The need for such technology is underscored by concerning statistics: an estimated 4 to 8 million older adults with mild cognitive impairment are currently driving in the United States, and one-third of them will develop dementia within five years. Individuals with progressive dementia are eventually unable to drive safely, yet many remain unaware of their cognitive decline.

The study systematically examines how the in-cabin monitoring system can detect anomalous driving behavior indicative of cognitive impairment. Few studies have reported on the use of continuous, unobtrusive sensors and related monitoring devices for detecting subtle variabilities in the performance of highly complex everyday activities over time.
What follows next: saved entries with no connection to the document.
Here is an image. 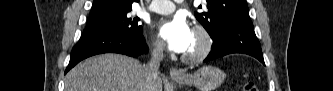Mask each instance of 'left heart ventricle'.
<instances>
[{"label": "left heart ventricle", "instance_id": "obj_1", "mask_svg": "<svg viewBox=\"0 0 333 91\" xmlns=\"http://www.w3.org/2000/svg\"><path fill=\"white\" fill-rule=\"evenodd\" d=\"M199 45H200V39L198 38L197 35H195L193 33L190 44H189L187 50L185 51V53L189 54V53L196 51L198 49Z\"/></svg>", "mask_w": 333, "mask_h": 91}]
</instances>
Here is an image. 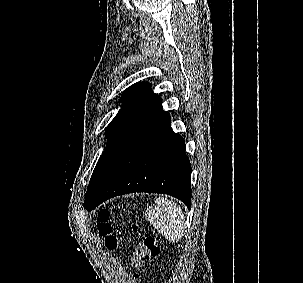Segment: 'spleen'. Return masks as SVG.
<instances>
[{
    "instance_id": "1",
    "label": "spleen",
    "mask_w": 303,
    "mask_h": 283,
    "mask_svg": "<svg viewBox=\"0 0 303 283\" xmlns=\"http://www.w3.org/2000/svg\"><path fill=\"white\" fill-rule=\"evenodd\" d=\"M146 220L167 240L178 242L184 235L185 217L182 209L167 197H159L145 212Z\"/></svg>"
}]
</instances>
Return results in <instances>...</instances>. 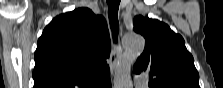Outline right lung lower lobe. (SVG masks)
<instances>
[{"mask_svg": "<svg viewBox=\"0 0 223 88\" xmlns=\"http://www.w3.org/2000/svg\"><path fill=\"white\" fill-rule=\"evenodd\" d=\"M110 87L111 85L109 77L96 85V88H110Z\"/></svg>", "mask_w": 223, "mask_h": 88, "instance_id": "1", "label": "right lung lower lobe"}]
</instances>
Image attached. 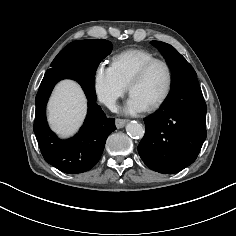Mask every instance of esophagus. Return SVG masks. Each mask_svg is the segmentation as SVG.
<instances>
[{
    "instance_id": "34e87169",
    "label": "esophagus",
    "mask_w": 236,
    "mask_h": 236,
    "mask_svg": "<svg viewBox=\"0 0 236 236\" xmlns=\"http://www.w3.org/2000/svg\"><path fill=\"white\" fill-rule=\"evenodd\" d=\"M128 120L125 119H116L115 124L118 129L123 128Z\"/></svg>"
}]
</instances>
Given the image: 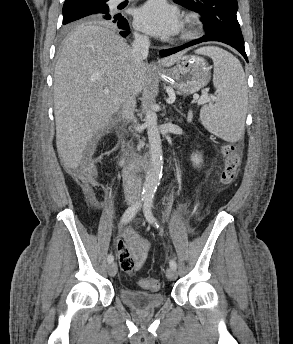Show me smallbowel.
I'll return each instance as SVG.
<instances>
[{
	"label": "small bowel",
	"mask_w": 293,
	"mask_h": 344,
	"mask_svg": "<svg viewBox=\"0 0 293 344\" xmlns=\"http://www.w3.org/2000/svg\"><path fill=\"white\" fill-rule=\"evenodd\" d=\"M115 247L122 271L131 273L142 267L151 249V243L133 229L124 228L121 237L115 240Z\"/></svg>",
	"instance_id": "obj_1"
}]
</instances>
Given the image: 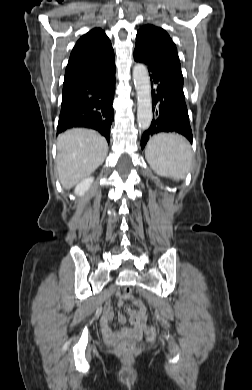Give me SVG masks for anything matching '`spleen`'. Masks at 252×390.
<instances>
[{
    "instance_id": "spleen-1",
    "label": "spleen",
    "mask_w": 252,
    "mask_h": 390,
    "mask_svg": "<svg viewBox=\"0 0 252 390\" xmlns=\"http://www.w3.org/2000/svg\"><path fill=\"white\" fill-rule=\"evenodd\" d=\"M146 159L158 175L183 179L191 161L190 145L176 134H158L149 140Z\"/></svg>"
}]
</instances>
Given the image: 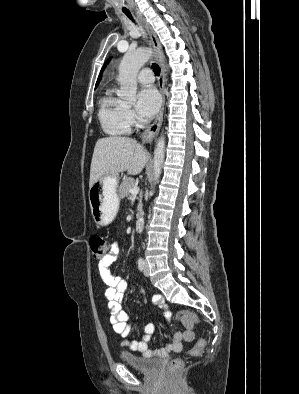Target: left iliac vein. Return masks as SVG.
Wrapping results in <instances>:
<instances>
[{
  "label": "left iliac vein",
  "instance_id": "left-iliac-vein-1",
  "mask_svg": "<svg viewBox=\"0 0 299 394\" xmlns=\"http://www.w3.org/2000/svg\"><path fill=\"white\" fill-rule=\"evenodd\" d=\"M144 275L145 276L149 275V266H148L147 262H145V265H144Z\"/></svg>",
  "mask_w": 299,
  "mask_h": 394
}]
</instances>
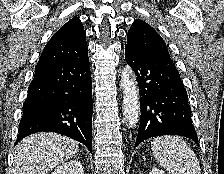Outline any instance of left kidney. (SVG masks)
<instances>
[{"label": "left kidney", "mask_w": 224, "mask_h": 174, "mask_svg": "<svg viewBox=\"0 0 224 174\" xmlns=\"http://www.w3.org/2000/svg\"><path fill=\"white\" fill-rule=\"evenodd\" d=\"M149 174H165L162 170L154 168L150 171Z\"/></svg>", "instance_id": "obj_1"}]
</instances>
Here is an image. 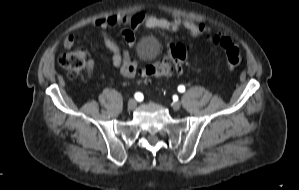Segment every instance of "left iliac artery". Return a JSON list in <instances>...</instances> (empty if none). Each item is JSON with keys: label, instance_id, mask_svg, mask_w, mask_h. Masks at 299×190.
<instances>
[{"label": "left iliac artery", "instance_id": "obj_1", "mask_svg": "<svg viewBox=\"0 0 299 190\" xmlns=\"http://www.w3.org/2000/svg\"><path fill=\"white\" fill-rule=\"evenodd\" d=\"M178 91L179 92H184L185 91V87L183 85L178 86Z\"/></svg>", "mask_w": 299, "mask_h": 190}]
</instances>
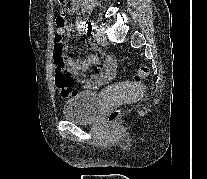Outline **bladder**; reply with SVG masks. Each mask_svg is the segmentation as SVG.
Returning <instances> with one entry per match:
<instances>
[{"label": "bladder", "mask_w": 207, "mask_h": 179, "mask_svg": "<svg viewBox=\"0 0 207 179\" xmlns=\"http://www.w3.org/2000/svg\"><path fill=\"white\" fill-rule=\"evenodd\" d=\"M99 113V96L95 92L80 91L72 95L63 106V117L75 123H91Z\"/></svg>", "instance_id": "1"}]
</instances>
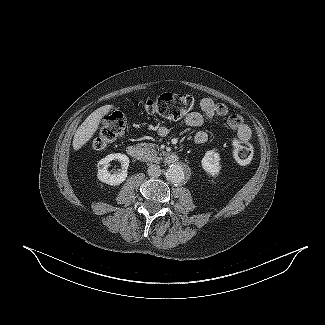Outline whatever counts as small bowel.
I'll return each instance as SVG.
<instances>
[{"label":"small bowel","instance_id":"1","mask_svg":"<svg viewBox=\"0 0 325 325\" xmlns=\"http://www.w3.org/2000/svg\"><path fill=\"white\" fill-rule=\"evenodd\" d=\"M200 112H191L183 120V123L189 127H200L205 121V117L212 119L214 117H225L229 110L223 103L214 102L211 98H202L199 102ZM228 127L236 133L238 140L249 142L251 139V129L244 123L243 118L239 114H231L227 118ZM158 134L161 137H166L169 134L167 126H160ZM208 140V134L204 130H199L194 134V141L197 144H203Z\"/></svg>","mask_w":325,"mask_h":325}]
</instances>
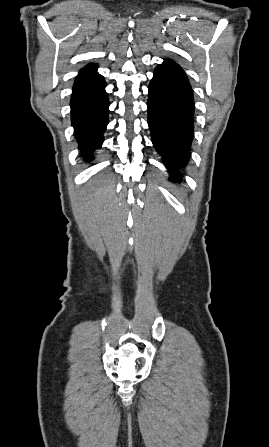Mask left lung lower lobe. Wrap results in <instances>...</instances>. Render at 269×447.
Wrapping results in <instances>:
<instances>
[{
	"mask_svg": "<svg viewBox=\"0 0 269 447\" xmlns=\"http://www.w3.org/2000/svg\"><path fill=\"white\" fill-rule=\"evenodd\" d=\"M148 125L155 149L162 156L170 180L182 181L180 169L188 163L193 138V91L183 69L165 59L149 85Z\"/></svg>",
	"mask_w": 269,
	"mask_h": 447,
	"instance_id": "1",
	"label": "left lung lower lobe"
}]
</instances>
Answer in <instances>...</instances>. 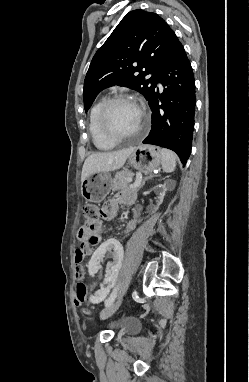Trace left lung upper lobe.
Returning a JSON list of instances; mask_svg holds the SVG:
<instances>
[{"label":"left lung upper lobe","instance_id":"5c2ea615","mask_svg":"<svg viewBox=\"0 0 249 382\" xmlns=\"http://www.w3.org/2000/svg\"><path fill=\"white\" fill-rule=\"evenodd\" d=\"M177 40L156 13H127L91 61L84 81L85 110L101 90L114 85L136 90L148 100Z\"/></svg>","mask_w":249,"mask_h":382}]
</instances>
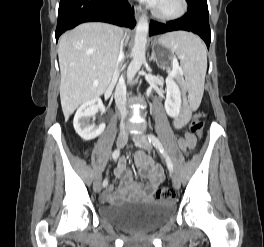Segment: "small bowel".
Listing matches in <instances>:
<instances>
[{"label": "small bowel", "instance_id": "small-bowel-1", "mask_svg": "<svg viewBox=\"0 0 264 247\" xmlns=\"http://www.w3.org/2000/svg\"><path fill=\"white\" fill-rule=\"evenodd\" d=\"M189 116L190 112L186 111L179 119L175 120V127H182L188 121ZM179 144L184 151H188L194 147L195 138L187 134L180 139ZM135 162L139 169V175L142 178L148 179L150 181L149 185L142 188L141 185L134 180L126 161L121 159L115 169V175L121 181L119 194H113L112 187H109L101 195L102 201L114 202L121 197L151 199L154 196L158 186L163 181L162 168L155 164L143 151L137 152L135 155Z\"/></svg>", "mask_w": 264, "mask_h": 247}]
</instances>
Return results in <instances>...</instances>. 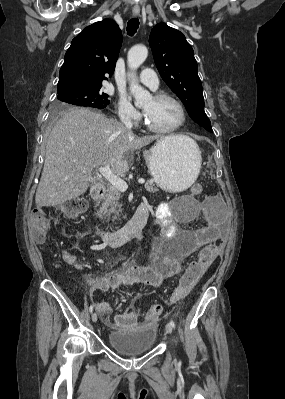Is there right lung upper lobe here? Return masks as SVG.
Here are the masks:
<instances>
[{"label": "right lung upper lobe", "instance_id": "right-lung-upper-lobe-1", "mask_svg": "<svg viewBox=\"0 0 285 399\" xmlns=\"http://www.w3.org/2000/svg\"><path fill=\"white\" fill-rule=\"evenodd\" d=\"M122 44V32L114 20L103 19L77 35L65 54L57 92L101 88L106 74H113Z\"/></svg>", "mask_w": 285, "mask_h": 399}]
</instances>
“The neuropathologies of Alzheimer’s disease have been found in the brains of older drivers killed in motor vehicle accidents who did not even know they had the disease and had no apparent signs of it,” said Prof. Ruth Tappen, the principal investigator. “The purpose of our study arose from the importance of identifying cognitive dysfunction as early and efficiently as possible. Sensor systems installed in older drivers’ vehicles may detect these changes and could generate early warnings of possible changes in cognition.”

Longitudinal study design

The study employs a naturalistic longitudinal design to obtain continuous information on driving behavior, which is compared with the results of extensive cognitive testing conducted every three months for three years. A driver-facing camera, forward-facing camera, and telematics unit are installed in the vehicle, and data is downloaded every three months when cognitive tests are administered.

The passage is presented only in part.